Никола, озябнув, прислонилась спиной к дремлющему Парижу и, запрокинув голову, смотрела в бездонное небо, пока у нее опять не закружилась голова.
Но вот плечистый немолодой гондольер с красными от бессонной ночи глазами, переставив свой фонарь ближе к корме, стал неторопливо причаливать, и они осторожно, чтобы не раскачать гондолу, сошли на потемневшие от сырости мраморные ступеньки, ведущие к уже закрытым гостиничным воротам.
Освеженные ночным путешествием, они пожелали гондольеру счастливого плавания и, беззаботно болтая, поднялись наверх. Там Никола чуть отстала и, обернувшись, еще некоторое время следила глазами за тем, как разглаживается на воде узкий след, оставленный черной лодкой. И потом, завороженная ночной тишиной, попрощалась в холле с Боженой, сказала Иржи, что хочет немного побыть одна, и поднялась к себе.
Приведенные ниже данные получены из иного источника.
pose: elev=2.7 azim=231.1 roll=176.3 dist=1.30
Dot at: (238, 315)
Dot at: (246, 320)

Божена, которой спать совсем не хотелось, пристально посмотрела на рыжего молодого человека с живыми, чуть печальными глазами. Не надо было обладать особой проницательностью, чтобы понять, как ему не хотелось отпускать сейчас эту удивительно гибкую девушку, медленно, будто в полусне, поднимавшуюся по каменной лестнице, и оставаться в эту волшебную ночь одному. Но Божена отдала должное его покладистости — он ни словом не возразил желанию Николы и даже попытался шутить.